Your program **must not**
1. Use global variables (except the exceptions listed below)

### Exceptions
You will not be allowed to use global variables. However, there is always an exception to the rule. You can use the two following dictionaries as constants to help simplify your program.  But these dictionaries should never change.

```python

AREAS = {
    0: 'All',
    1: 'Rawah Wilderness Area',
    2: 'Neota Wilderness Area',
    3: 'Comanche Peak Wilderness Area',
    4: 'Cache la Poudre Wilderness Area'
}

COLUMNS = {
    0: 'Elevation',
    1: 'Aspect',
    2: 'Slope',
    3: 'Horizontal_Distance_To_Hydrology',
    4: 'Vertical_Distance_To_Hydrology',
    5: 'Horizontal_Distance_To_Roadways',
    6: 'Hillshade_9am',
    7: 'Hillshade_Noon',
    8: 'Hillshade_3pm',
    9: 'Horizontal_Distance_To_Fire_Points'
}
```

## Collaboration
You may work together in self-formed groups if you like. Group work is not required, but it may help save you time. As group you can:

**Do**

- Work together on an overall design for the program.
- Help one another debug your scripts.
- Code together simultaneously.
- You may work together in person or by Zoom.

**Do not**

- Do not share code with each other such that group members cut-and-paste code. Each person should write the entire script themselves. You can look at each other's code but the author must type it all themselves. 
- Do not post project code on Slack.
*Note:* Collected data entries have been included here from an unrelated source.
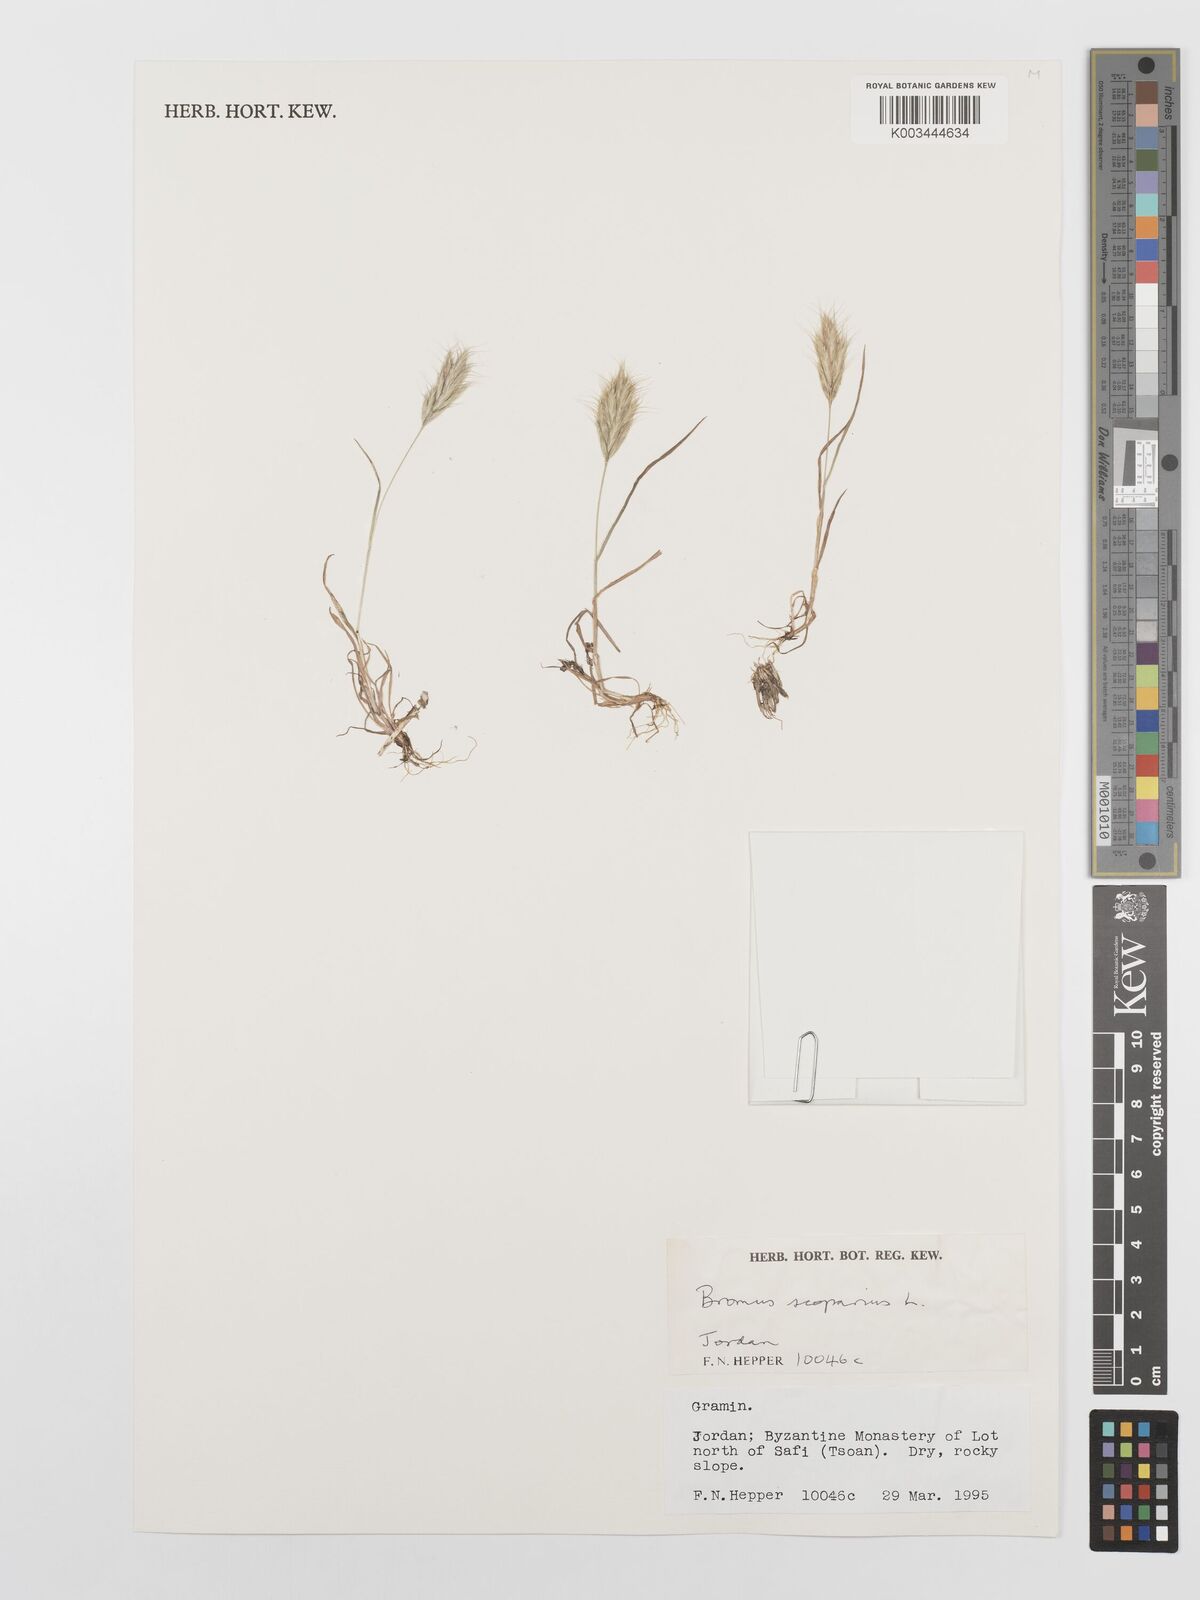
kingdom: Plantae
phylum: Tracheophyta
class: Liliopsida
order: Poales
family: Poaceae
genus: Bromus
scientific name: Bromus scoparius
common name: Broom brome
If you help each other with programming, only show code on your computer screen.


## Student Peer-Review
Every student must review at least one other students script before turning it in.  You cannot get an **A** grade if you do not have someone else provide a peer-review.  The purpose for this is just a check to make sure your script works and to help you spot mistakes you may have missed.  

## Best Practices
Try the following when working on the project.
- Do not wait until the last week of the unit to start this project. 
  - You can start thinking about ideas after Assignment 6.
  - You can start reading the file after Assignment 7
  - Build the program as you go!
- Do not be shy!  Ask questions, take advantage of other students, the instructor and Slack!
- Check the evaulation checklist before turning in your script.
- Be sure to leave your student peer-review a few days.

## Evaulation Checklist  (100 points possible)
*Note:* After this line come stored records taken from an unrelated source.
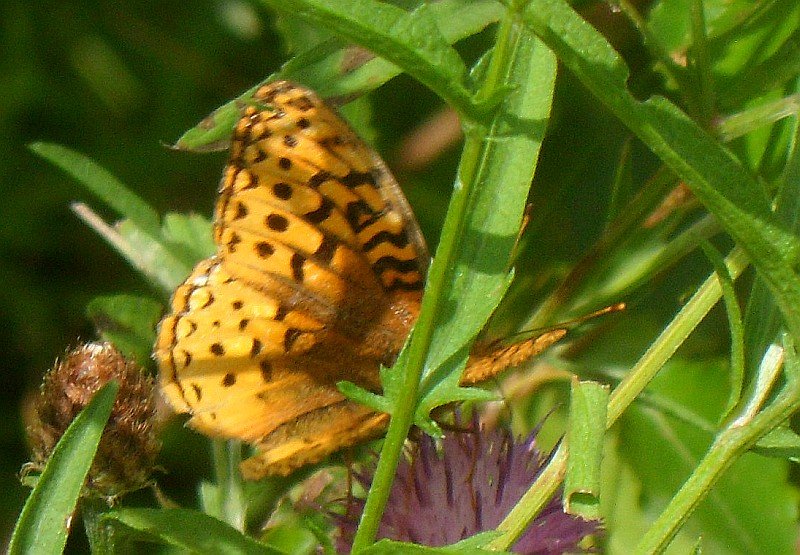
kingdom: Animalia
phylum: Arthropoda
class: Insecta
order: Lepidoptera
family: Nymphalidae
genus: Speyeria
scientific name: Speyeria cybele
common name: Great Spangled Fritillary
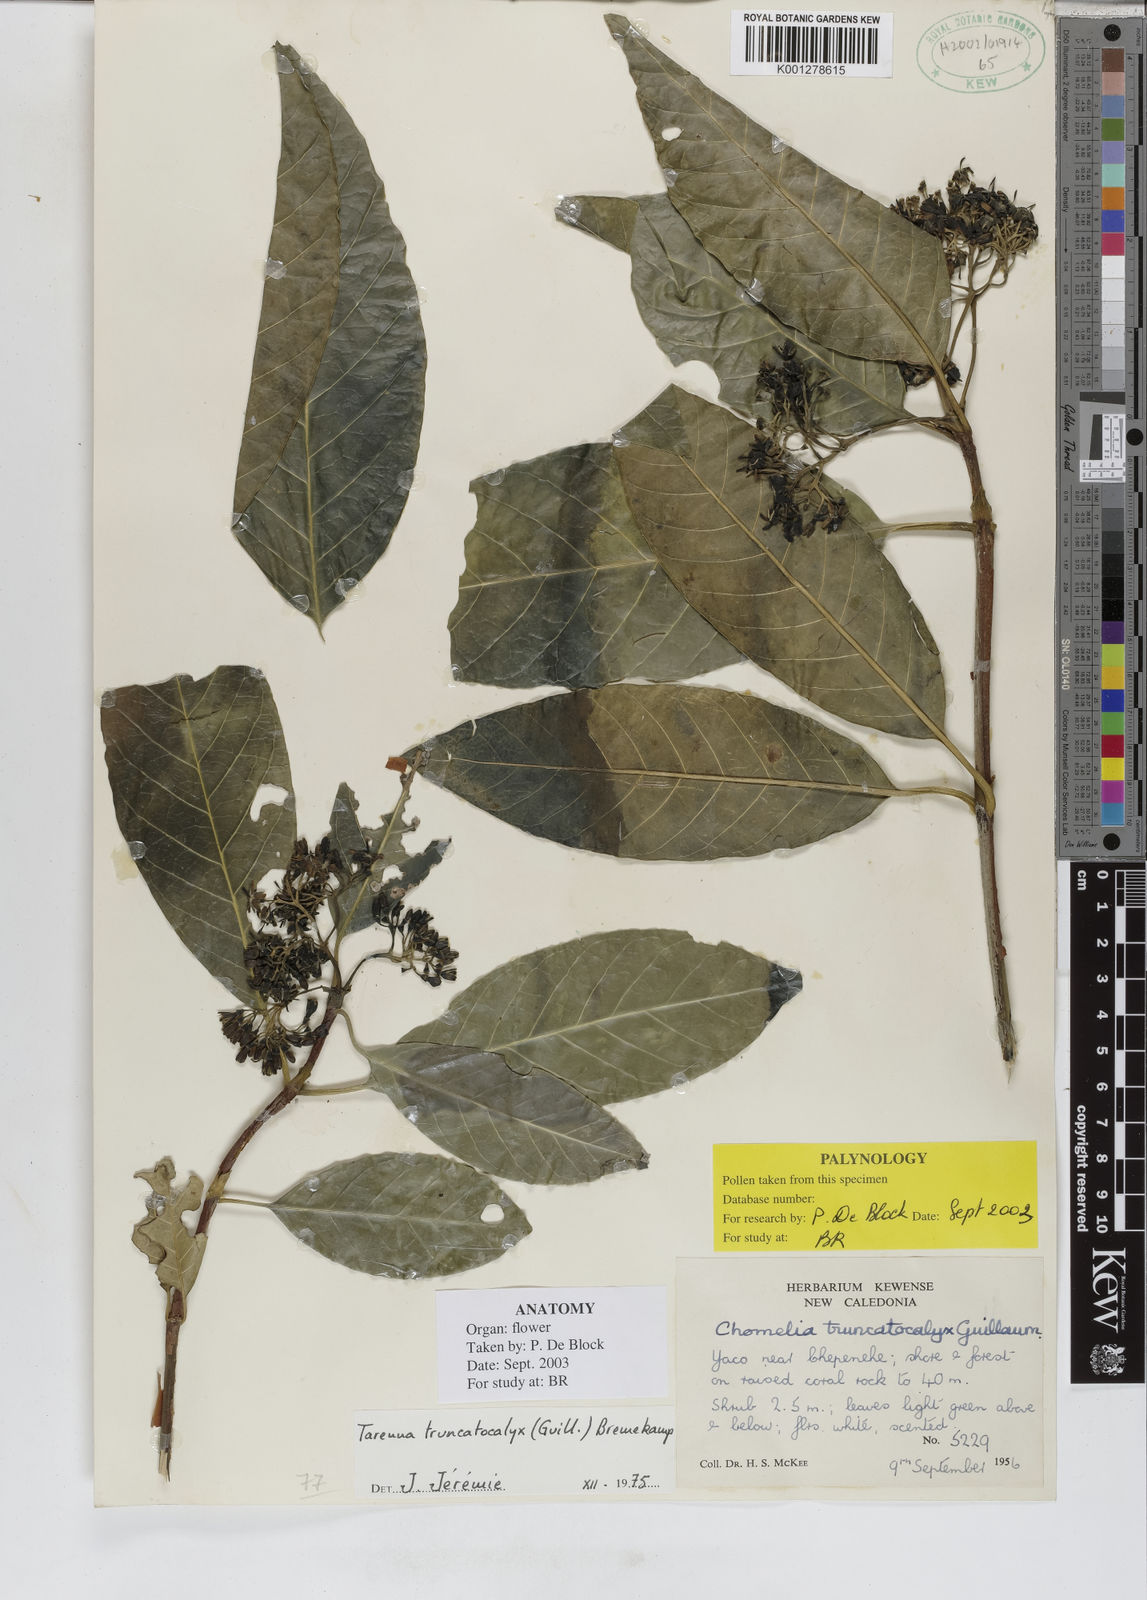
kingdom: Plantae
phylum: Tracheophyta
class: Magnoliopsida
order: Gentianales
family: Rubiaceae
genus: Tarenna
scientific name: Tarenna truncatocalyx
Credit is earned for your script if it meets the following criteria. 

1. The script runs properly (**45 points**):
   1. Executes to completion without presenting an error (20 points). 
   2. Writes a correct output file (25 points).
2. The script uses the following (**30 points**):
   1. Receives the data file as a single command-line arguments (5 points). 
   2. Uses at least one for or while loop (5 points). 
   3. Uses an if statements (5 points). 
   4. Uses a list or dictionary (5 points).
   5. The program does not use global variables (5 points).
   6. Uses a `main()` function and at least one other function (5 points).
3. The script follows Sphinx docstring style documentation (**15 points**):
   1. The program has a header and the header indicates if the author worked in a group (5 points). 
   2. Each function has documentation for each parameter and its type is described (5 points). 
   3. Each declared variable has a comment (5 points).
4. The program was reviewed by another student (**10 points**):

## Expected Outcomes

You should know how to do the following in Python

1. use variables including lists and dictionaries.
2. get command-line arguments from the user.
3. perform mathematics in code.
4. use control statments using logic
5. use functions.
6. read and write files.
7. make code readable through comments.


## What to Turn in?
Because your program is in this repository you can **commit** and **push** your changes to GitHub.  Once completed, send a **Slack message** to the instructor indicating you have completed the project. The instructor will verify all work is completed.